You are often referred to as a “scion of the Burroughs adding machine fortune.” How did that fortune break down?
Oh, it’s pretty simple. My grandfather, the inventor, died at the age of 41 in Alabama of tuberculosis. That would be about 1897. My father, I think, was 12 years old. So the children were quite young. There were four children — Aunt Jennie, Aunt Helen, and Horace, and my father Mortimer. What apparently happened was that the board of directors persuaded them that the whole idea [of the adding machine] was impractical and they’d be better off to take any offer they can get. Obviously, it looks from here like a plot on the part of the executors and investors to buy the family out. The children received $100,000 each. That $400,000 in stock would now be worth about $50 million. My father started a glass company with his $100,000 and he ran that quite successfully for a number of years.
When you first met Allen Ginsberg and Jack Kerouac in the 1940s, were you living off a trust fund?
No. All that stuff about a trust fund is absolutely rubbish. That was all concocted by Jack Kerouac.

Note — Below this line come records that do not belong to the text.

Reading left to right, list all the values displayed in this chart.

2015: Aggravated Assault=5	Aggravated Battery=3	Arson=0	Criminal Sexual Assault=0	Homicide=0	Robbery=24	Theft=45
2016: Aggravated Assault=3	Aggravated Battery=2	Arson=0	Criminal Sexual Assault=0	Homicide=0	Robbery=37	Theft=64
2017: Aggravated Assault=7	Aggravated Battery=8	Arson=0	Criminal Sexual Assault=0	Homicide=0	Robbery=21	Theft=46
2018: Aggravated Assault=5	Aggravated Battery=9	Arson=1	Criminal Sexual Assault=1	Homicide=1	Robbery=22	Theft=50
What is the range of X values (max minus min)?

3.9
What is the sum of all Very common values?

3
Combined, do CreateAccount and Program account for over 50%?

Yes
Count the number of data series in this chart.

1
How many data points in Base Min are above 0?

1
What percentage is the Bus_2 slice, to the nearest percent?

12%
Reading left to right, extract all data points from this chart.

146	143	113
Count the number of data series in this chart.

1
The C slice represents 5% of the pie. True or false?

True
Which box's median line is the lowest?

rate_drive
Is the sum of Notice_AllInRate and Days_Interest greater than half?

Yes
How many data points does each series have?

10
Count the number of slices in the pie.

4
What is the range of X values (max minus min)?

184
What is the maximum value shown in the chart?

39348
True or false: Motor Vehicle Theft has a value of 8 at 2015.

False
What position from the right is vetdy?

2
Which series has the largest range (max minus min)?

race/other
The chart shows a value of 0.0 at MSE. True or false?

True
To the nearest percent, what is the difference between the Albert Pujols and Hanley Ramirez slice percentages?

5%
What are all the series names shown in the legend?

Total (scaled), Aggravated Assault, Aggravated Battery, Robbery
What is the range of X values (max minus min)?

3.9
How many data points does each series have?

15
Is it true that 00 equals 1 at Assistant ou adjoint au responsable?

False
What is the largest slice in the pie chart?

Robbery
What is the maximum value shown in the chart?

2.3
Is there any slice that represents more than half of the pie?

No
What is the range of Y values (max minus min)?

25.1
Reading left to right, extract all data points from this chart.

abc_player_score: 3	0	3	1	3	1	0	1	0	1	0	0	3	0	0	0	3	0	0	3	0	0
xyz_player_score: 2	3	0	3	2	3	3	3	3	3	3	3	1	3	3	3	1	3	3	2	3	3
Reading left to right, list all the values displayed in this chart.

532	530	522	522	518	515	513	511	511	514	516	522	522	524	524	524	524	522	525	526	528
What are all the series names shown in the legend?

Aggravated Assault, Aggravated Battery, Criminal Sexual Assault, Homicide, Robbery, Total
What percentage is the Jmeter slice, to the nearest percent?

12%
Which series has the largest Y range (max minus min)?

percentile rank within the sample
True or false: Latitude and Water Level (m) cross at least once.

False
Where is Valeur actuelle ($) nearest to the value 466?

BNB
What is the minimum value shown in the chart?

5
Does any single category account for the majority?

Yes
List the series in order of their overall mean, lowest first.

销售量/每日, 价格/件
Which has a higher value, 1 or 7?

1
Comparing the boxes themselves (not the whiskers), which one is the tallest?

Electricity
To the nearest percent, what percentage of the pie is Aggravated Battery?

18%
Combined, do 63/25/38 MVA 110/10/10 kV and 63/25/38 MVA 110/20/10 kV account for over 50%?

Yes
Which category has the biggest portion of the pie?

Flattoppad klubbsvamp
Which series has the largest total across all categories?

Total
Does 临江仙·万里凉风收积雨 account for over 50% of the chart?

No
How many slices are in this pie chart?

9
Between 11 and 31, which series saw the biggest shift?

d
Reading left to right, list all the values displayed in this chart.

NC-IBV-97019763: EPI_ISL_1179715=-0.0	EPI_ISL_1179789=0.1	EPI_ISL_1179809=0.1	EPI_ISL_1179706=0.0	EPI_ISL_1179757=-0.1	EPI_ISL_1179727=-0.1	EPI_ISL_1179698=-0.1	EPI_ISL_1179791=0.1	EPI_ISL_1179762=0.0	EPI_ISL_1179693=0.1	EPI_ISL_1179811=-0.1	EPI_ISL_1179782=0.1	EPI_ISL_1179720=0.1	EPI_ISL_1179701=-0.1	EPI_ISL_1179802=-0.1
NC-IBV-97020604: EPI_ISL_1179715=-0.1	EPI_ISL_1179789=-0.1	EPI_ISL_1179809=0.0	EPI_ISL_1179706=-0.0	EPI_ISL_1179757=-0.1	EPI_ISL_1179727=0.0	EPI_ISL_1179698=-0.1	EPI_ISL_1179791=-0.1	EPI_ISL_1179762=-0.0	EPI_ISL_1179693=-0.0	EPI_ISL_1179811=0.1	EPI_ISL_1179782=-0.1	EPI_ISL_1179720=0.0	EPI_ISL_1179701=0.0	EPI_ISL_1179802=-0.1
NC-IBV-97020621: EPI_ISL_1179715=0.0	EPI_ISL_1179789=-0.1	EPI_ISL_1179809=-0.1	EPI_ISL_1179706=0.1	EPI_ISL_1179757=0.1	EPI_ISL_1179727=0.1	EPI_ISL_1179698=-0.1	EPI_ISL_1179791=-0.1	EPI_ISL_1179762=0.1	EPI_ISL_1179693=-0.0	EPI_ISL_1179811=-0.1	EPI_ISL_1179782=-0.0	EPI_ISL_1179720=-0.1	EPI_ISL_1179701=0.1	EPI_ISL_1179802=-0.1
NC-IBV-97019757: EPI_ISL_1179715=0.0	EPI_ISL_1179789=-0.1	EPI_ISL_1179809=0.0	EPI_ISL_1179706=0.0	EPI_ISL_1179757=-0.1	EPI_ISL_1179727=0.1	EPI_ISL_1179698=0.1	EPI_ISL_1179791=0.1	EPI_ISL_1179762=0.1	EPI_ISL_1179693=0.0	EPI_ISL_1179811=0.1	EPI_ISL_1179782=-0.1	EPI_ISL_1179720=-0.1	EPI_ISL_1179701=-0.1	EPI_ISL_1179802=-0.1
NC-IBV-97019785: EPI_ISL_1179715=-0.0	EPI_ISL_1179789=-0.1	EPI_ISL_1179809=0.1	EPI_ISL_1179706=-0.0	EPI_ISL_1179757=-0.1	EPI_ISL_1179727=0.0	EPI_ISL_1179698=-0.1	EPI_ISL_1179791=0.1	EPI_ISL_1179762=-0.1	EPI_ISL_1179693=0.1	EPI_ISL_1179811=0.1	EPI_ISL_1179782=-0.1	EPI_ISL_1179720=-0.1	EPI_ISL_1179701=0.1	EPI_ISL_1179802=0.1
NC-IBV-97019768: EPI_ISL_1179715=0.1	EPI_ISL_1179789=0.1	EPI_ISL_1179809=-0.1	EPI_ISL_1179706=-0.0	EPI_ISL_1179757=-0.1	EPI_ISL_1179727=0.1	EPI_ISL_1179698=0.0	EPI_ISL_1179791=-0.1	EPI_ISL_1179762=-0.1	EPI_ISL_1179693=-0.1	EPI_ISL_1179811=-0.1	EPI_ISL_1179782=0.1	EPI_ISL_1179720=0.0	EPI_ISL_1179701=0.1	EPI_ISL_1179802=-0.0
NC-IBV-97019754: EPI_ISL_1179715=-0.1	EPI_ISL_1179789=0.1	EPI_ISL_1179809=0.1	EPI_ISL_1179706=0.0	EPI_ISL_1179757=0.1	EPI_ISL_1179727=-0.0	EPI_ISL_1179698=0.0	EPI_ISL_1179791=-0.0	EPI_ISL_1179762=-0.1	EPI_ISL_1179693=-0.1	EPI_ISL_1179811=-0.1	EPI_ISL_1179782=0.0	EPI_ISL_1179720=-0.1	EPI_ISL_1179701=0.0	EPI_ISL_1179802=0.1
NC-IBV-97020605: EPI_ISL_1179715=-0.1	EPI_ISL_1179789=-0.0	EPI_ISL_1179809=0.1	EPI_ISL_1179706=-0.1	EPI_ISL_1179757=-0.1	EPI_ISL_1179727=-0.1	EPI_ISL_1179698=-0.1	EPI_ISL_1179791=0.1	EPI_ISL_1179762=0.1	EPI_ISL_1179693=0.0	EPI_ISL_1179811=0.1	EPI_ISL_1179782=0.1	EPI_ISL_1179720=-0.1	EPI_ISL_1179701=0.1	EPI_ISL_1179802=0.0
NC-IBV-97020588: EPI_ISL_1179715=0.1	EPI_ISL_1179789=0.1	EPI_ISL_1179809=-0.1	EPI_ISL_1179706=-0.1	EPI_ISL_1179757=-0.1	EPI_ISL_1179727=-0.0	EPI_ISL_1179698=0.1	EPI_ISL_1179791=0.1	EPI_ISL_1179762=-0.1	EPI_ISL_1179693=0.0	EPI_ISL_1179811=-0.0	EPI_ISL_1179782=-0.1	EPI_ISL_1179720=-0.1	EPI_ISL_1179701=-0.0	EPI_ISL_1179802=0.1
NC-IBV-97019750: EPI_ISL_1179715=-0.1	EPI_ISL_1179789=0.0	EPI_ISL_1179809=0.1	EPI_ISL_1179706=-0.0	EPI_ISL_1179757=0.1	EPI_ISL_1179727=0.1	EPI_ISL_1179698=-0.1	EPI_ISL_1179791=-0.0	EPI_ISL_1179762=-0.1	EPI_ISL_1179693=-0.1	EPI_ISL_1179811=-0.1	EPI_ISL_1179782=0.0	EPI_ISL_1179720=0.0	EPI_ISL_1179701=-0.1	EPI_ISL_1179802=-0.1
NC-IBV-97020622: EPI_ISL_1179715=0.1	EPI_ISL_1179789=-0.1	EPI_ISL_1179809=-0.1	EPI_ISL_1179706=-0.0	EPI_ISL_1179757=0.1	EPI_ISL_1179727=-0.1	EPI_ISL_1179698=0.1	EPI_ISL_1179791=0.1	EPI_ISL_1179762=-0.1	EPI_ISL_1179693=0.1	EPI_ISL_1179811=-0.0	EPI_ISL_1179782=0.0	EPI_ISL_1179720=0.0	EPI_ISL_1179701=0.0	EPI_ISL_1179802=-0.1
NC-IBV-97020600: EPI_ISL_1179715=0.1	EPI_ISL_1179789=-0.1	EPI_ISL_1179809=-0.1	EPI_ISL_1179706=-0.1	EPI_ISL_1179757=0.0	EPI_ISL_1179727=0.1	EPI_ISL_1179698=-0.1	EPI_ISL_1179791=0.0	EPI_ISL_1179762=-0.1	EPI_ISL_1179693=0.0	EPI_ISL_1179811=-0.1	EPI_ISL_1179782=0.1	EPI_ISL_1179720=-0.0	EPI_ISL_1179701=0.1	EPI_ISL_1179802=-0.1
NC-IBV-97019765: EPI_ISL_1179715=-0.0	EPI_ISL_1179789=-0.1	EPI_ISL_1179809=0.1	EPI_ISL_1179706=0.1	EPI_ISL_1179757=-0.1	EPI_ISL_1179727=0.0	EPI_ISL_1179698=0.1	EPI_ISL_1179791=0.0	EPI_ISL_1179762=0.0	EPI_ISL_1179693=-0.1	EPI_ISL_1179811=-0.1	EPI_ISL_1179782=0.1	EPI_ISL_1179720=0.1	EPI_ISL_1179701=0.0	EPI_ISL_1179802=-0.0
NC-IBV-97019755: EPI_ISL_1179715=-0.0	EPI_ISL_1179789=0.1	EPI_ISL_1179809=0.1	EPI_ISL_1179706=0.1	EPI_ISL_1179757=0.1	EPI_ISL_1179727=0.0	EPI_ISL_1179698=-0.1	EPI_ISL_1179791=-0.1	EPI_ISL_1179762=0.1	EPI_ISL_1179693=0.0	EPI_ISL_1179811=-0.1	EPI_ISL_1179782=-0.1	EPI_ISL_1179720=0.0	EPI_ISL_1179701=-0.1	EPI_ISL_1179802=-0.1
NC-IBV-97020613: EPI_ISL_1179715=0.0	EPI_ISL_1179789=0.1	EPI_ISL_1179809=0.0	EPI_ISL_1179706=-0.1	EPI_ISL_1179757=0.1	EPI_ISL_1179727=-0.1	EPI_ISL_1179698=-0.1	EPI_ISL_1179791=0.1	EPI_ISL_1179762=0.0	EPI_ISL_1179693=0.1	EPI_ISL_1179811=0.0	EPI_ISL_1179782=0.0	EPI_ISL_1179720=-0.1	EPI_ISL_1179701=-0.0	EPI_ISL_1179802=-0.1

The complete interview ran in the Chicago Sun-Times in 1984. My first contact with Burroughs, who died in 1997, came during the late ’60s in a brief correspondence about publishing some of his writing in a small San Francisco literary magazine. I first met “Uncle Bill” — as Carl Weissner and I used to refer to him — in London, where I visited him in his flat in 1971. Uncle Bill, in a Rolling Stone interview reprinted in Burroughs Live, recalled a video experiment we made during that visit. The tape still exists, but I haven’t watched it in more than 30 years. I hope it still holds the scary images we produced by projecting other faces on Burroughs’s and recording them in sync with his voice and lips. The result, if I remember correctly, looked like a mummy coming to life. Uncle Bill subsequently wrote a “tickertape” that served as a running commentary for a book of experimental fiction Weissner, Jurgen Ploog and I co-wrote, called Cut Up or Shut Up. It was published in Paris in 1972 by Jochen Gerz’s Editions AGENTZIA.